Dale Earnhardt Jr.will miss the rest of the 2016 Sprint Cup season as he recovers from concussion symptoms, it was announced Friday.
Earnhardt has missed the past six races because of a concussion his doctors believe was suffered in a June 12 crash at Michigan International Speedway. He has been undergoing regular evaluations at the University of Pittsburgh Medical Center Sports Medicine Concussion Program and is being treated for issues related to balance and focusing on objects that are at a distance while moving his head.
"I wish I could return to the No. 88 team this season," Earnhardt, who has not been medically cleared to compete, said in a statement. "To say I'm disappointed doesn't begin to describe how I feel, but I know this is the right thing for my long-term health and career. I'm 100 percent focused on my recovery, and I will continue to follow everything the doctors tell me. They're seeing good progress in my test results, and I'm feeling that progress physically. I plan to be healthy and ready to compete at Daytona in February. I'm working toward that.
"The support from both inside and outside the race team has been overwhelming. Everyone has been so encouraging and positive, from my teammates and sponsors to my family, friends and fans. It's motivating and humbling at the same time."
Hendrick Motorsports said Jeff Gordon, who is again driving for Earnhardt this weekend at Darlington, and Alex Bowman will continue to fill in for the remaining 12 races on the Sprint Cup schedule.
"I know how hard Dale has worked and how frustrating this is for him," team owner Rick Hendrick said in a statement. "He wants to be back, and we want him back, but we want it to be for the long haul. We've had incredible support from everyone involved with the team, including all of our sponsors. They've put Dale's health first every step of the way."
From a competition standpoint, missing the remainder of the season should not hurt Earnhardt. The only way he would have made the Chase for the Sprint Cup is if he came back next week at Richmond and won the race. The NASCAR car specifications also will change for 2017, meaning the cars will drive differently next season than they will the remainder of this year.

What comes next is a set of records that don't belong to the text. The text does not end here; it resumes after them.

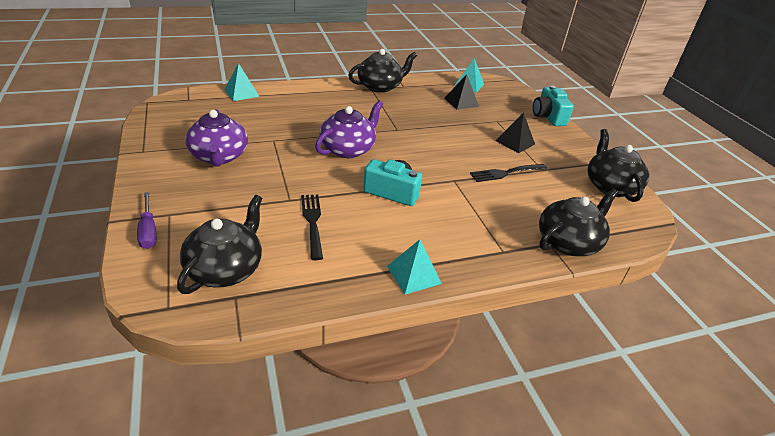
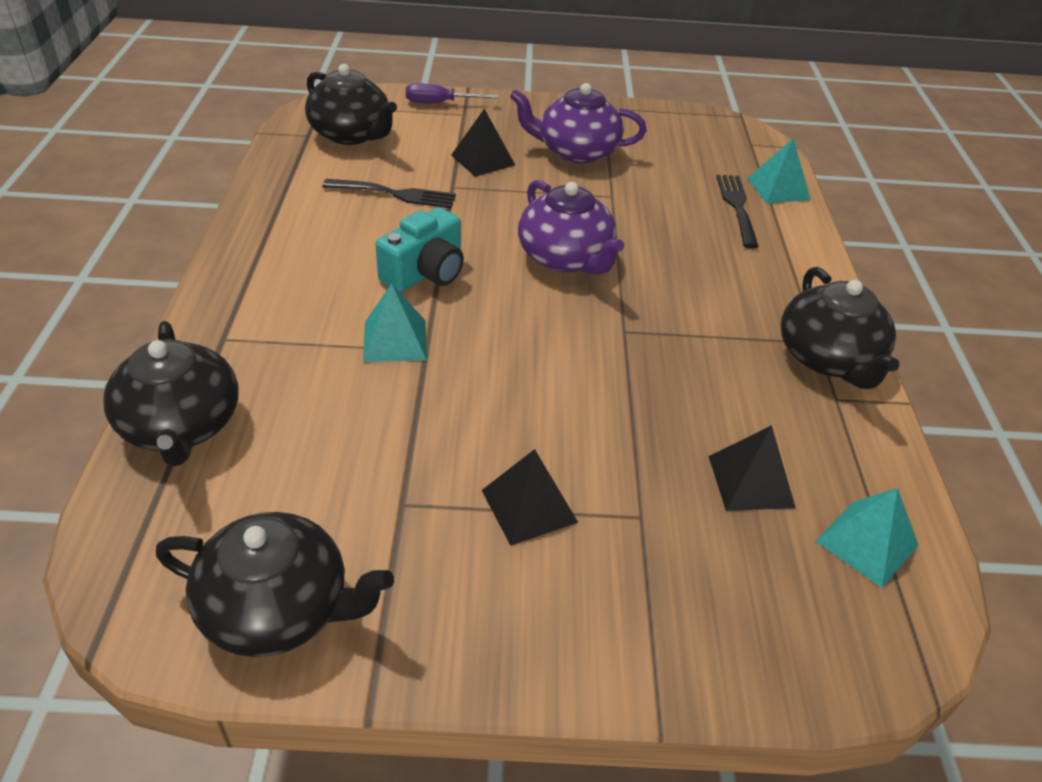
camera: 110 degrees right, 5 degrees up
(246, 193) = (482, 160): none -> black pyramid
(413, 274) = (247, 244): turquoise pyramid -> turquoise pyramid (395, 340)
(506, 173) = (416, 433): black fork -> black fork (737, 207)
(548, 116) = (654, 665): turquoise camera -> none

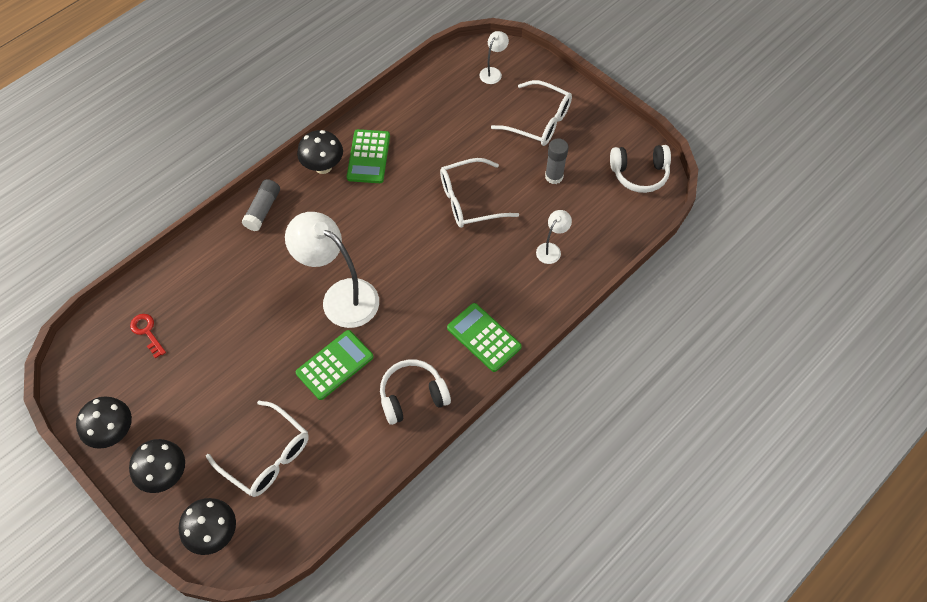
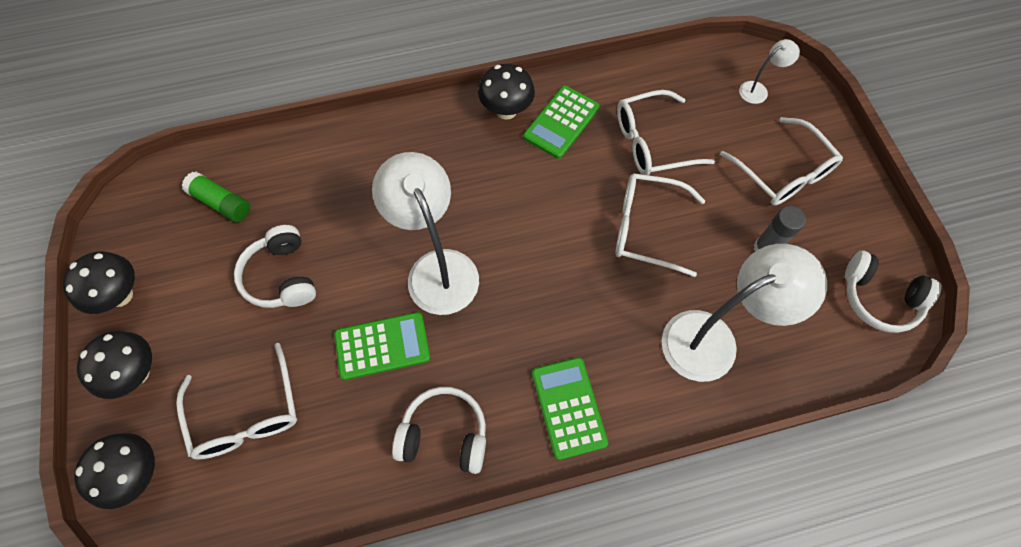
camera: 30 degrees right, 5 degrees up
(147, 332) = (221, 203): red key -> green glue stick
(230, 358) = (282, 276): none -> white headphones
(263, 210) = (416, 128): grey glue stick -> none
(440, 142) = (652, 143): none -> white glasses
(551, 249) = (713, 339): white lamp -> white lamp, size x2.20

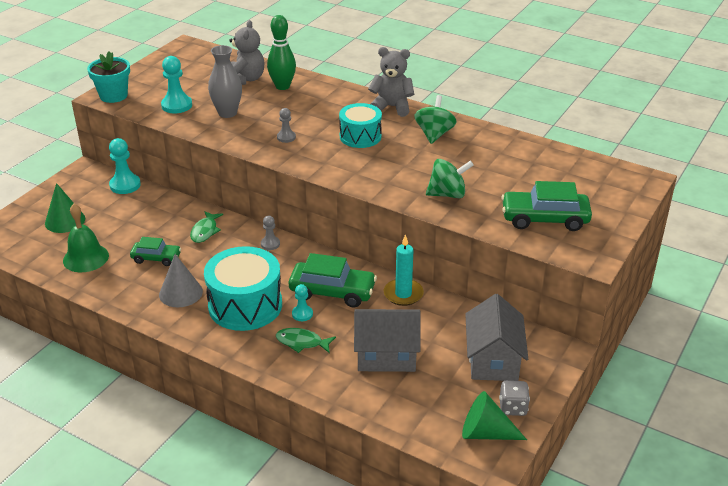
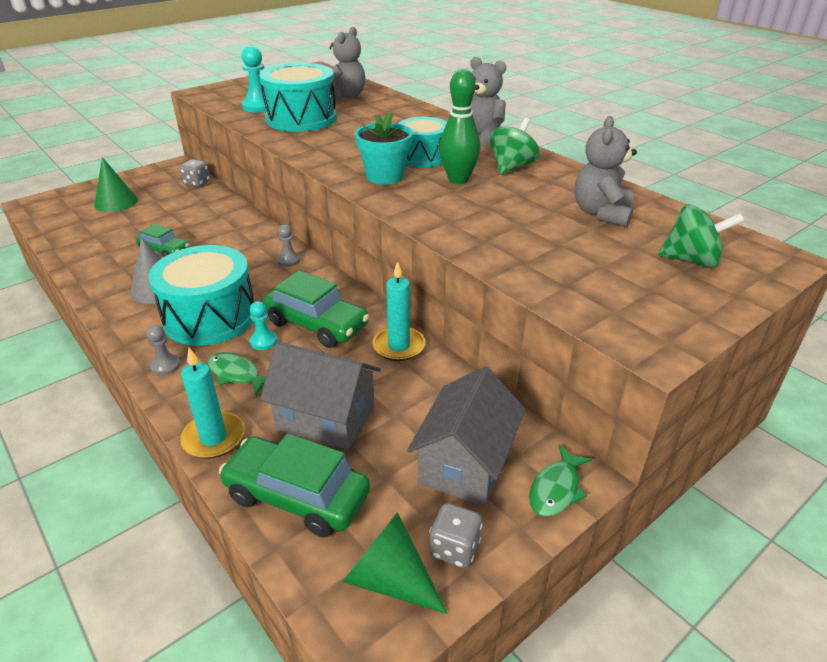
camera: 20 degrees right, 0 degrees up
(86, 258) = (101, 237): green bell -> none
(113, 96) = (210, 93): turquoise flower pot -> turquoise flower pot (385, 176)
(125, 185) = (197, 183): turquoise pawn -> grey dice
(205, 231) = (234, 235): green fish -> green fish (556, 489)
(227, 113) = (301, 118): grey vase -> turquoise drum
(282, 86) = (377, 106): green bowling pin -> green bowling pin (458, 180)
(286, 137) = (341, 146): grey pawn -> grey pawn (165, 366)
(320, 387) = (213, 438): none -> turquoise candle
(447, 194) = (485, 228): green spinning top -> green spinning top (691, 260)
(519, 165) = (601, 213): none -> grey teddy bear
(544, 219) = (604, 280): green car -> green car (297, 496)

"I look up to him for what he's doing. I know how hard that is to look out and want to be inside that racecar," Sprint Cup driver Joey Logano said. "Your life and your health is not worth risking for the sport."
Speaking Aug. 5 at Watkins Glen, Earnhardt stressed he wanted to continue racing. His contract with Hendrick runs through 2017.
"As soon as I can get healthy and get confident in how I feel and feel like I can drive a car and be great driving it, then I want to drive," said Earnhardt, who missed two races in 2012 after suffering two concussions in six weeks. "I want to race. I miss the competition. I miss being here.
"I miss the people and, as Rick [Hendrick] likes to say, 'We've got unfinished business.' I'm not ready to stop racing. I'm not ready to quit. It's a slower process. I wish it wasn't."
Earnhardt crew chief Greg Ives said he talked to each of his team members Friday. He said the fact Earnhardt has been interacting with the team -- coming to the shop as well as the appearance at Watkins Glen -- has had a calming effect and keeps them from constantly speculating about Earnhardt's long-term status.
"They're disappointed that Dale is not going to be in the car, but they also know what is best," Ives said. "Time is best to heal this situation. Nobody wanted to rush things just to get into a race car just to try to prove something. We're going to go forward. We know that the way to recovery is to put your best foot forward, to have positive thoughts and to have fast race cars."
In addition to Sunday's race, Gordon will be behind the wheel of the No. 88 for races at Richmond (Sept. 10), Dover (Oct. 2) and Martinsville (Oct. 30). Bowman will drive at Chicagoland (Sept. 18), New Hampshire (Sept. 25), Charlotte (Oct. 8), Kansas (Oct. 16), Talladega (Oct. 23), Texas (Nov. 6), Phoenix (Nov. 13) and the series finale at Homestead (Nov. 20).
Earnhardt, who turns 42 in October, has 26 victories -- including two Daytona 500 wins -- in 595 career Sprint Cup starts. He has finished in the top-10 in 42 percent of his races.
The son of seven-time Sprint Cup champion and NASCAR Hall of Famer Dale Earnhardt, Earnhardt Jr. has never won a Cup title, with a best finish in the season standings of third in 2003. After missing the Chase for two consecutive seasons, he has enjoyed a career resurgence with five consecutive Chase appearances from 2011 to 2015.
"It's sad to see that he's not going to be able to get back in the car in 2016 because, as a race-car driver, that's where you want to be," said Elliott Sadler, who drives for Earnhardt in the Xfinity Series. "You want to be in your race car competing week in and week out. It's tough not to be able to see him in his famed No. 88 car the rest of the year.
"On the flip side to that ... (I'm) proud of him to take a step back, make sure he gets everything in line that he needs to get in-line from a medical side or feeling side to be 100 percent when the 2107 season starts."
ESPN Staff Writer Bob Pockrass contributed to this report.